When NVIDIA is overkill: Personal chat with 7B–13B models, single-user inference where 24 tok/s vs. 40 tok/s doesn't change your experience. 28 tok/s doesn't matter. The RTX 5060 Ti 8 GB is NVIDIA's most insulting product — "AI ready" branding on hardware that OOMs at 13B with 8K context. Avoid.

The used market: RTX 3090 24 GB at $650 remains the value floor for CUDA. Power draw is real — 350W vs. 220W for RX 7900 XTX — but if you need vLLM or training, there's no AMD substitute. RTX 4090 at $1,600 new is the performance ceiling for consumer hardware. Everything between is compromise.

The Decision: Your Specific Pick

Budget $600–$900, personal use only, no serving: RX 7900 XTX 24 GB. Accept ROCm setup, gain VRAM headroom.

Budget $1,500–$2,500, production serving or training: Used RTX 3090 24 GB × 2. Or single RTX 4090 if power or space is constrained.

Budget $4,000–$6,000, 70B+ dense research, no training: Mac Studio M3 Ultra 192 GB. Unified memory simplicity for evals and analysis.

Mobile workstation, occasional 70B+ inference: Strix Halo 128 GB. Accept software limitations for x86 portability.

MoE specialist, 200B+ parameters: Strix Halo 128 GB or multi-GPU NVIDIA. Single GPU is not viable.

FAQ

Q: I bought an RX 7900 XTX and Ollama says it's using GPU, but speed is 3 tok/s. What's wrong?

Silent CPU fallback. Check rocminfo for kernel executions — likely zero. Verify HSA_OVERRIDE_GFX_VERSION=11.0.0 is set, ROCm 6.1.3 is installed, and PyTorch wheel matches. See our AMD ROCm local LLM 2026 guide for the full diagnostic.
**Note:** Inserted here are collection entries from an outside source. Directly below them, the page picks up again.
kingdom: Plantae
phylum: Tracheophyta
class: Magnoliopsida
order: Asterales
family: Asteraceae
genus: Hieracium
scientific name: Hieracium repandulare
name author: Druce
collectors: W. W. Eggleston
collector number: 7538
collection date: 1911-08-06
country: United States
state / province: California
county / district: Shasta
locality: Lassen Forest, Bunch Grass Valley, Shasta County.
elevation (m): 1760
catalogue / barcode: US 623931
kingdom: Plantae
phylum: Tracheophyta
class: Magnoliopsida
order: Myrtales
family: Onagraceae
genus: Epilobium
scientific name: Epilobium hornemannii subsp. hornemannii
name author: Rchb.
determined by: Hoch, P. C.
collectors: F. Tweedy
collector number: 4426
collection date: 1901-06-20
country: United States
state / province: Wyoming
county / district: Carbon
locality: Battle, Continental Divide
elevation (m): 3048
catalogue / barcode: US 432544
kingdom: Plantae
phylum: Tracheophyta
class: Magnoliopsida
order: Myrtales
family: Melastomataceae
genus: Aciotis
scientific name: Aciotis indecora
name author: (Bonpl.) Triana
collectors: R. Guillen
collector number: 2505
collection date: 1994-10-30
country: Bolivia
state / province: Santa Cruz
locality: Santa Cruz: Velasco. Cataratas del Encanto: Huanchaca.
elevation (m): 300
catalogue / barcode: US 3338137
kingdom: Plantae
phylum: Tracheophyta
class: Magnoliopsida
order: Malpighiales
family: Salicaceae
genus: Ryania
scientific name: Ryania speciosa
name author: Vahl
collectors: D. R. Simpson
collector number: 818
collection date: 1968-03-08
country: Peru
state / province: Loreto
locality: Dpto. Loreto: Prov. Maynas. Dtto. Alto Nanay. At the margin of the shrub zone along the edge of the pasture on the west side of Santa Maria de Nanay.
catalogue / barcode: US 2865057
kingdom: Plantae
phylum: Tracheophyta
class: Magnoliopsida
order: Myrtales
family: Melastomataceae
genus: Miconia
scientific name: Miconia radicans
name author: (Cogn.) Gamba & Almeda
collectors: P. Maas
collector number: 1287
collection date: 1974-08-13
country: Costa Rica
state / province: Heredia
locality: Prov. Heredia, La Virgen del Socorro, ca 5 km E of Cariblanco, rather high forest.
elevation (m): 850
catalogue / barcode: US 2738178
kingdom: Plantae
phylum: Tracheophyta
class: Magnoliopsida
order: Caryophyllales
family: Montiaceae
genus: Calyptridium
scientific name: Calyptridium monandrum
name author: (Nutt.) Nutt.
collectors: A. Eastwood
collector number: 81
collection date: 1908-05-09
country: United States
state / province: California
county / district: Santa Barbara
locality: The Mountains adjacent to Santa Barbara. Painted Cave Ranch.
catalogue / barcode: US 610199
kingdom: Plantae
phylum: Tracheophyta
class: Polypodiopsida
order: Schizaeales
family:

Q: Can I run vLLM on AMD in 2026?

Not for production. ROCm vLLM 0.8.2 lacks chunked prefill for MoE. It crashes on Qwen3-235B-A22B (235B total, 22B active). Experimental single-GPU serving works for dense models below 70B. For anything serious, you need NVIDIA.

Q: Is 128 GB unified memory on Strix Halo better than 24 GB VRAM on RX 7900 XTX? For dense models, no — RX 7900 XTX's dedicated VRAM bandwidth wins at 70B and below. ROCm software is more mature than Strix Halo's OpenCL path.

Q: Why does Apple MLX show faster tok/s than my RTX 4090? Sustained throughput on long contexts (32K+) favors NVIDIA's dedicated VRAM bandwidth. Benchmark your actual use case, not startup splash screens.

Q: Should I wait for RDNA4 or RTX 50 series price drops? RTX 50 series improves efficiency but not VRAM at mid-range; the 5060 Ti 8 GB is a trap. Buy used RTX 3090 or new RX 7900 XTX now, or wait for confirmed 32 GB mid-range cards in late 2026.